We discussed everything from John’s previous career, why a lack of technical skills shouldn’t put you off a career in tech and why solving difficult problems gets him out of bed in the morning.
Your name and role
John Yarham, Software Engineer
How long have you done this, what did you do before?
Nearly 2 years. Previously I was working in Data Assurance and Analytics for PwC
How did you become a software engineer?
A friend of mine came across the Redgate tools through work, noticed that they were advertising for engineers and suggested I might be interested.
I was already getting more interested in programming through some of my projects at work and was picking up some skills in my own time.
Redgate’s particular area of focus, SQL Server was also very relevant to my role at that time, so I decided that this was the thing I wanted to do.
What sort of things did you do to prepare you for the role?
I did some online training courses and reading. In particular I had learnt the basics of a few coding languages (Python, VBA, SQL), and brushed up on C#.
Did you always know you wanted to become a software engineer?
No! I never really tinkered with coding or computers when growing up, and did Biomedical Science at university. I then spent a while doing a PhD and medical research before moving to data analytics at PwC, so I have certainly come to software engineering via a roundabout route.

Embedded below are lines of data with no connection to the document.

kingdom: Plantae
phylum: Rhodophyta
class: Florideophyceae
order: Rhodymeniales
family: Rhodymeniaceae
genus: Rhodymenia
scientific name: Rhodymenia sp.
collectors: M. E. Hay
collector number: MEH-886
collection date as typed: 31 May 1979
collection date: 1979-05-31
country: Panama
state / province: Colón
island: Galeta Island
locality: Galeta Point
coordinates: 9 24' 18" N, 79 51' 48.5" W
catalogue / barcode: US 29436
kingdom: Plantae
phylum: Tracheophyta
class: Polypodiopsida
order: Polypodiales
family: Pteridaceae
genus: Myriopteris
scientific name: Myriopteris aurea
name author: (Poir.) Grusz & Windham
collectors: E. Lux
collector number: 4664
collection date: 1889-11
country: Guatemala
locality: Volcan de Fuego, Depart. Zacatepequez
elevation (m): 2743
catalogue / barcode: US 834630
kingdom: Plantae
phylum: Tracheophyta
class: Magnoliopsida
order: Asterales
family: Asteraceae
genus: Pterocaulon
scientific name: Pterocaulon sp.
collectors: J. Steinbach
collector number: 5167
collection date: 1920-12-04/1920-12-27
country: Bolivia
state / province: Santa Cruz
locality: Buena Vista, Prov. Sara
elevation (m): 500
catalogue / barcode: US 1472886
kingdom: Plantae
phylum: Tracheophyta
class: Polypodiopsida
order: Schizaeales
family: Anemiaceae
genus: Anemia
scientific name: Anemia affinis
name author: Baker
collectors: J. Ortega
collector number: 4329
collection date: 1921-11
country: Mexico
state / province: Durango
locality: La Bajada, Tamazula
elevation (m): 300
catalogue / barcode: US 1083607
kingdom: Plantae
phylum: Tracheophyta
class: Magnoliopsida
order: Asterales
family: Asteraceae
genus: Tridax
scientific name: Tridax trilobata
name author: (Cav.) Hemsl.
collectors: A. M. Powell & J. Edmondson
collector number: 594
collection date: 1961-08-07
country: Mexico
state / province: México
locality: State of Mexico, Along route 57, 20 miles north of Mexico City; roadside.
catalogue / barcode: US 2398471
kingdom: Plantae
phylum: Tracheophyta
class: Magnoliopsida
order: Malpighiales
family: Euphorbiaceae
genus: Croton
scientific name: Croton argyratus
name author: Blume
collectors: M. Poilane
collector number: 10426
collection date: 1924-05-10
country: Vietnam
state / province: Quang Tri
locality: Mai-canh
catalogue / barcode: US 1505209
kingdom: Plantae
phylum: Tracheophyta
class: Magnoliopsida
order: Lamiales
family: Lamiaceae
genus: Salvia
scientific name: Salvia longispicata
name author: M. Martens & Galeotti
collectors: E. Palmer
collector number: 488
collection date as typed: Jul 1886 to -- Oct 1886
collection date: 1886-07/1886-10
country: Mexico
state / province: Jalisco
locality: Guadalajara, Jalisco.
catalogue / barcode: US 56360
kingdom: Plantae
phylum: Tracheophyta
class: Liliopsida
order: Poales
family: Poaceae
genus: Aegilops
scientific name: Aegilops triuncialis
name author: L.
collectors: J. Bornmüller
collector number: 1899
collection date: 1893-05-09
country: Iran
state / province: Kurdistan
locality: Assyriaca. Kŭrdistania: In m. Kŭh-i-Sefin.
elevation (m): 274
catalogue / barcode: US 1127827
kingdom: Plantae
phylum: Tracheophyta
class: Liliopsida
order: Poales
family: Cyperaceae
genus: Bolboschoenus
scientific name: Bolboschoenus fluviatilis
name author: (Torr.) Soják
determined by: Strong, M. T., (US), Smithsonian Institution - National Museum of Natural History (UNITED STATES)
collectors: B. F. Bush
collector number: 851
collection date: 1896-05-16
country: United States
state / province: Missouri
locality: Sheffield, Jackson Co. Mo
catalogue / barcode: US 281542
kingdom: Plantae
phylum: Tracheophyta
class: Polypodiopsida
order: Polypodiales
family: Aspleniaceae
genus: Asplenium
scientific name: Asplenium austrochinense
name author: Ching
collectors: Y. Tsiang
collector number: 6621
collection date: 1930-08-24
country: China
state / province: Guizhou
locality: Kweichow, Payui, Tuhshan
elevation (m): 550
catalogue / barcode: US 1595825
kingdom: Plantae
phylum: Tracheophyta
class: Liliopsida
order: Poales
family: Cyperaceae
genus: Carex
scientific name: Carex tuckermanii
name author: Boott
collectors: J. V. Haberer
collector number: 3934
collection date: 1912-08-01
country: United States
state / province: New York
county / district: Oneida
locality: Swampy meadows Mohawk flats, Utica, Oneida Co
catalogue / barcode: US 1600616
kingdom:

What’s the thing that gets you out of bed in the morning?
Children! But from a work point of view, what really appeals to me is the satisfaction of creating something or solving a difficult problem.
What’s the thing that makes you want to put the alarm on snooze?
A long day of meetings is never ideal, even if it is sometimes essential.
What one piece of advice would you give to someone seeking to do your role?
That depends a bit on their experience. However, there are lots of opportunities to learn and develop so a lack of technical skills isn’t a reason not to apply. You’ll will get all the support you need.
Best advice to give to someone looking to join Redgate?
Redgate is a really friendly and supportive place to work — go for it!
Where do you see Redgate in 5 years’ time?
I expect Redgate to be bigger both in terms of number of people, but also products and areas serviced. In particular, Redgate will be providing all its tools for many more database types, not just SQL Server.
What’s the motto you live by?
Can’t say that I have a specific one.
Describe what Ingeniously Simple means to you.
Something that just works without you having to spend anytime time thinking about how it works (even if that is usually the interesting bit!).